> [YOUR ASSIGNMENT]:
Copy each line of the records that holds the string "molto".
============
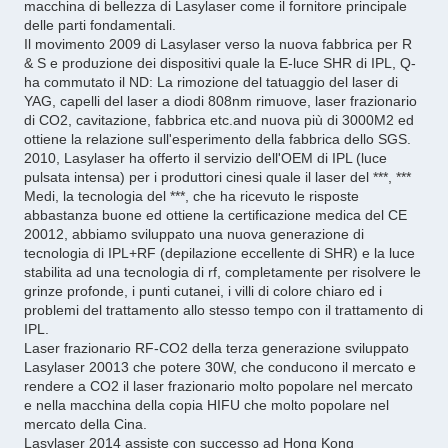
macchina di bellezza di Lasylaser come il fornitore principale
delle parti fondamentali.
Il movimento 2009 di Lasylaser verso la nuova fabbrica per R
& S e produzione dei dispositivi quale la E-luce SHR di IPL, Q-
ha commutato il ND: La rimozione del tatuaggio del laser di
YAG, capelli del laser a diodi 808nm rimuove, laser frazionario
di CO2, cavitazione, fabbrica etc.and nuova più di 3000M2 ed
ottiene la relazione sull'esperimento della fabbrica dello SGS.
2010, Lasylaser ha offerto il servizio dell'OEM di IPL (luce
pulsata intensa) per i produttori cinesi quale il laser del ***, ***
Medi, la tecnologia del ***, che ha ricevuto le risposte
abbastanza buone ed ottiene la certificazione medica del CE
20012, abbiamo sviluppato una nuova generazione di
tecnologia di IPL+RF (depilazione eccellente di SHR) e la luce
stabilita ad una tecnologia di rf, completamente per risolvere le
grinze profonde, i punti cutanei, i villi di colore chiaro ed i
problemi del trattamento allo stesso tempo con il trattamento di
IPL.
Laser frazionario RF-CO2 della terza generazione sviluppato
Lasylaser 20013 che potere 30W, che conducono il mercato e
rendere a CO2 il laser frazionario molto popolare nel mercato
e nella macchina della copia HIFU che molto popolare nel
mercato della Cina.
Lasylaser 2014
assiste con successo ad Hong Kong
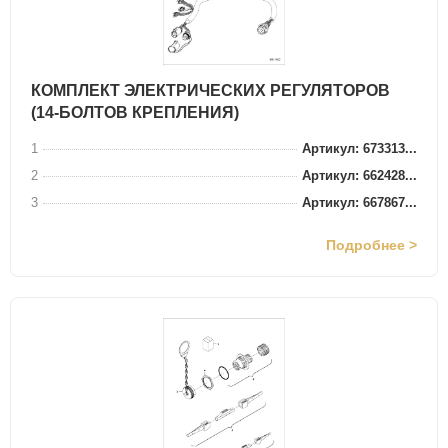
КОМПЛЕКТ ЭЛЕКТРИЧЕСКИХ РЕГУЛЯТОРОВ
(14-БОЛТОВ КРЕПЛЕНИЯ)
1
Артикул: 673313...
2
Артикул: 662428...
3
Артикул: 667867...
Подробнее >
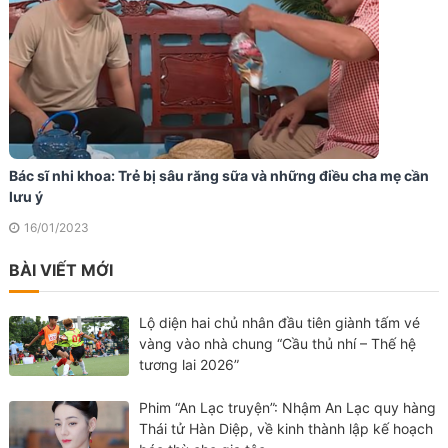
Bác sĩ nhi khoa: Trẻ bị sâu răng sữa và những điều cha mẹ cần
lưu ý
16/01/2023
BÀI VIẾT MỚI
Lộ diện hai chủ nhân đầu tiên giành tấm vé
vàng vào nhà chung “Cầu thủ nhí – Thế hệ
tương lai 2026”
Phim “An Lạc truyện”: Nhậm An Lạc quy hàng
Thái tử Hàn Diệp, về kinh thành lập kế hoạch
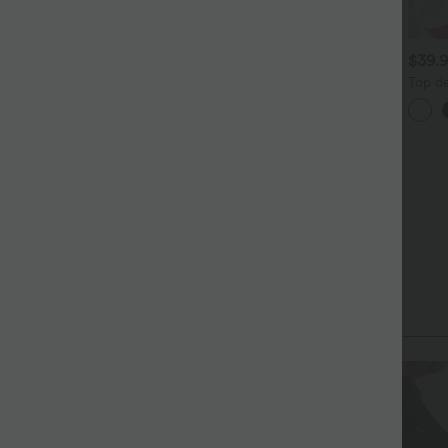
$27.95 USD
$36.95 USD
$39.
egging yoga gainant effet
-20% sur le 2ème, -25% sur
Top d
ush-up taille moyenne sans
le 3ème
séchag
outure OneForm Seamless
asymé
Halara UltraSculpt™
low
longue
Débardeur De Course à Col
Brassi
+15
en U Dos Nu Ourlet Incurvé
Croisé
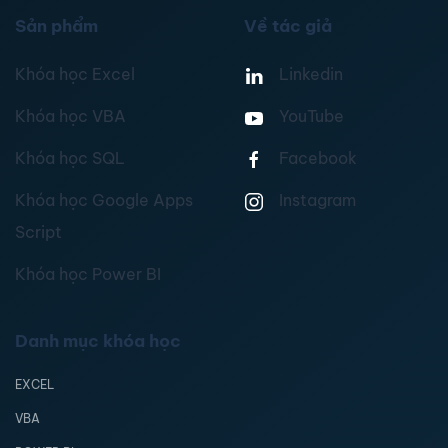
Sản phẩm
Về tác giả
Khóa học Excel
Linkedin
Khóa học VBA
YouTube
Khóa học SQL
Facebook
Khóa học Google Apps
Instagram
Script
Khóa học Power BI
Danh mục khóa học
EXCEL
VBA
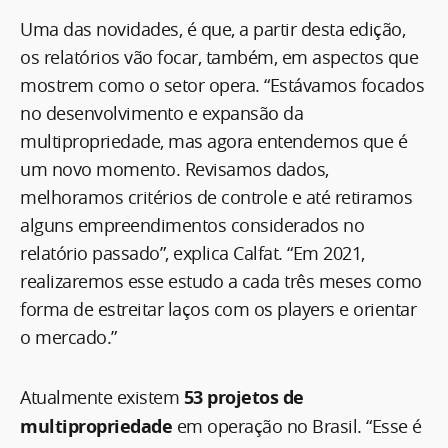
Uma das novidades, é que, a partir desta edição,
os relatórios vão focar, também, em aspectos que
mostrem como o setor opera. “Estávamos focados
no desenvolvimento e expansão da
multipropriedade, mas agora entendemos que é
um novo momento. Revisamos dados,
melhoramos critérios de controle e até retiramos
alguns empreendimentos considerados no
relatório passado”, explica Calfat. “Em 2021,
realizaremos esse estudo a cada três meses como
forma de estreitar laços com os players e orientar
o mercado.”
Atualmente existem
53 projetos de
multipropriedade
em operação no Brasil. “Esse é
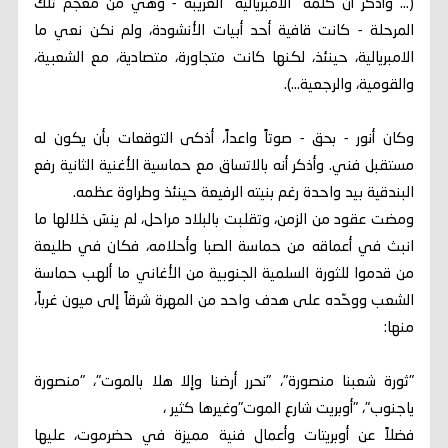
(... وأذكر أن كلمة "الامبريالية" الغريبة - وهي من معجم تلك
المرحلة - كانت قافية أحد أبيات الأنشودة، ولم نكن نعي ما
الامبريالية، حينئذ، لكنها كانت متجاورة، متصادية، مع الشعبية،
والقومية، والرجعية...).
وكان أنور - بحق - صوتاً واعداً، أذكى التوقعات بأن يكون له
مستقبل فني. وأذكر أنه بالاتساق مع حماسية الأغنية الثانية رفع
البندقية بيد واحدة رغم بنيته الرفيعة حينئذ وطراوة عظمه.
ومضت عقود من الزمن، وتقلبت بالبلاد مراحل، لم ينسَ خلالها ما
انبث في أعماقه من حماسة الصبا وأحلامه، فكان في طليعة
من قدموا للثورة السلمية الجنوبية من الأغاني ما ألهب حماسة
الشعب ووحّده على هدف واحد من المهرة شرقاً إلى ميون غرباً،
منها:
"ثورة شعبنا منصورة"، "نحرر أرضنا وإلا هلا بالموت"، "منصورة
ياجنوب"، "أوبريت شارع الموت"وغيرها كثير ،
فضلاً عن أوبريتات وأعمال فنية مميزة في حضرموت، عليها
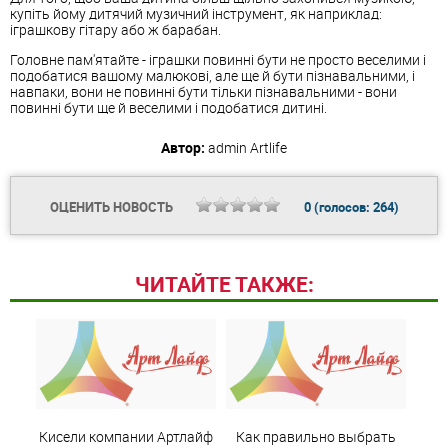
купіть йому дитячий музичний інструмент, як наприклад:
іграшкову гітару або ж барабан.
Головне пам'ятайте - іграшки повинні бути не просто веселими і
подобатися вашому малюкові, але ще й бути пізнавальними, і
навпаки, вони не повинні бути тільки пізнавальними - вони
повинні бути ще й веселими і подобатися дитині.
Автор:
admin
Artlife
ОЦЕНИТЬ НОВОСТЬ
0
(голосов:
264
)
ЧИТАЙТЕ ТАКЖЕ:
Кисели компании Артлайф
Как правильно выбрать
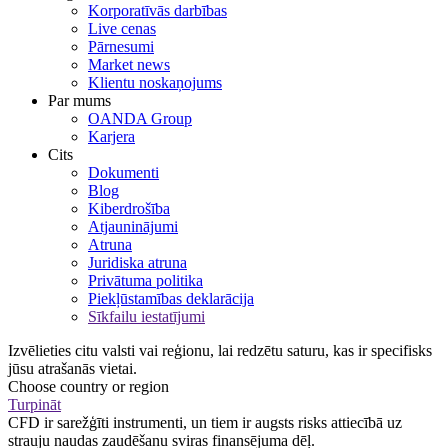
Korporatīvās darbības
Live cenas
Pārnesumi
Market news
Klientu noskaņojums
Par mums
OANDA Group
Karjera
Cits
Dokumenti
Blog
Kiberdrošība
Atjauninājumi
Atruna
Juridiska atruna
Privātuma politika
Piekļūstamības deklarācija
Sīkfailu iestatījumi
Izvēlieties citu valsti vai reģionu, lai redzētu saturu, kas ir specifisks
jūsu atrašanās vietai.
Choose country or region
Turpināt
CFD ir sarežģīti instrumenti, un tiem ir augsts risks attiecībā uz
strauju naudas zaudēšanu sviras finansējuma dēļ.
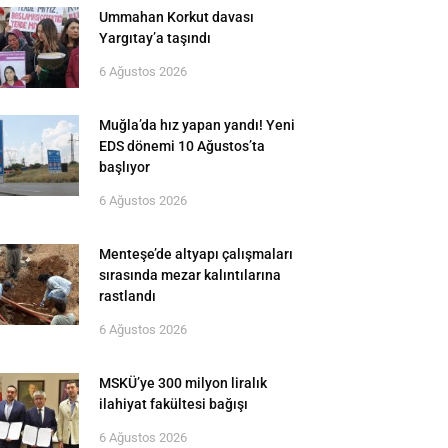
Ummahan Korkut davası
Yargıtay’a taşındı
6 Ağustos 2026
Muğla’da hız yapan yandı! Yeni
EDS dönemi 10 Ağustos’ta
başlıyor
6 Ağustos 2026
Menteşe’de altyapı çalışmaları
sırasında mezar kalıntılarına
rastlandı
6 Ağustos 2026
MSKÜ’ye 300 milyon liralık
ilahiyat fakültesi bağışı
6 Ağustos 2026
============
> [RESPONSE TO THIS EXERCISE]:
rendere a CO2 il laser frazionario molto popolare nel mercato
e nella macchina della copia HIFU che molto popolare nel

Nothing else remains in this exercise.